- Theatrical release poster
- Directed by: Peter Cilella
- Written by: Peter Cilella
- Produced by: David Lawson Jr; Caleb Ward; Aaron Moorhead Justin Benson;
- Starring: Ross Marquand; Sarah Bolger;
- Cinematography: Alexander Chinnici
- Edited by: Jordan Goldstein
- Music by: Tyler Strickland
- Production company: Rustic Films
- Distributed by: RLJE Films
- Release dates: March 10, 2025 (SXSW); August 15, 2025 (United States);
- Running time: 92 minutes
- Country: United States
- Language: English
- Box office: $8,163

= Descendent (2025 film) =

Film by Peter Cilella

Descendent is a 2025 American science fiction thriller film written and directed by Peter Cilella, and produced by filmmaking duo Justin Benson and Aaron Moorhead.
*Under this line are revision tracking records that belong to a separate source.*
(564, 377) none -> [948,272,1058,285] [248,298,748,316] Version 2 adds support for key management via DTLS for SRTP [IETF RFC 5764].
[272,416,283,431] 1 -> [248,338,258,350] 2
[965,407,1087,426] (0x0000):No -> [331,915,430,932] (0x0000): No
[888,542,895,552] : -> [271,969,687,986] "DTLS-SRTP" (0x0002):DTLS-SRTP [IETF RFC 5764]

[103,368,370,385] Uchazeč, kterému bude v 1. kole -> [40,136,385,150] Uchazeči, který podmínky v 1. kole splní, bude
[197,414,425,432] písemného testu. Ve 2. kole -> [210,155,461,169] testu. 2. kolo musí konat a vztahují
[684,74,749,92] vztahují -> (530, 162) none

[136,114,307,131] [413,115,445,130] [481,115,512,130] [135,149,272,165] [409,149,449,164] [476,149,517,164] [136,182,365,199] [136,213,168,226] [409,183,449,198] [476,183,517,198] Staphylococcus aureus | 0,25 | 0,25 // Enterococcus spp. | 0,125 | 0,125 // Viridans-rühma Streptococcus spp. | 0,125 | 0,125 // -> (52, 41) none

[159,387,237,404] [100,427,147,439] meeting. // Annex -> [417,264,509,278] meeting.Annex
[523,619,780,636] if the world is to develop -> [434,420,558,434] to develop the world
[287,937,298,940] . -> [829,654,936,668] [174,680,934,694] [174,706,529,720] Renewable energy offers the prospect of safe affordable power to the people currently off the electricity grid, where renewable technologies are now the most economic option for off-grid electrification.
Starring Ross Marquand and Sarah Bolger, the film premiered at South by Southwest on March 10, 2025. It was released on digital platforms on August 15, 2025.

==Premise==
Sean Bruner, a school security guard in Los Angeles, struggles with childhood trauma while he and his wife, Andrea, prepare for the birth of their first child. One night during his shift, a mysterious beam of light appears in the sky, and he later wakes up in a hospital with abilities of "creating vivid, unsettling drawings of extraterrestrials and desert landscapes".

==Production==
Descendent was written and directed by Peter Cilella in his feature directorial debut. Ross Marquand and Sarah Bolger was cast in the leading roles. It was financed by Highland Film Group and produced by Justin Benson and Aaron Moorhead, David Lawson Jr, and Caleb Ward of Rustic Films. Under the shooting title of Josiah Road, principal photography took place on location in Los Angeles from January to February 2023.

==Release==
The film was acquired by RLJE Films for US distribution prior to its world premiere at the 2025 South by Southwest Film & TV Festival on March 10. It was released on digital platforms on August 15, 2025.

== Reception ==

Dennis Harvey of Variety wrote that the film blends genre and character drama in a restrained, atmospheric, and well-crafted way, though the approach can become frustrating. He said, "But those expecting straightforward sci-fi horror may resent the writer-director's insistence on sticking to an ambiguity". Katie Rife writing for IndieWire gave the film a "B-" grade.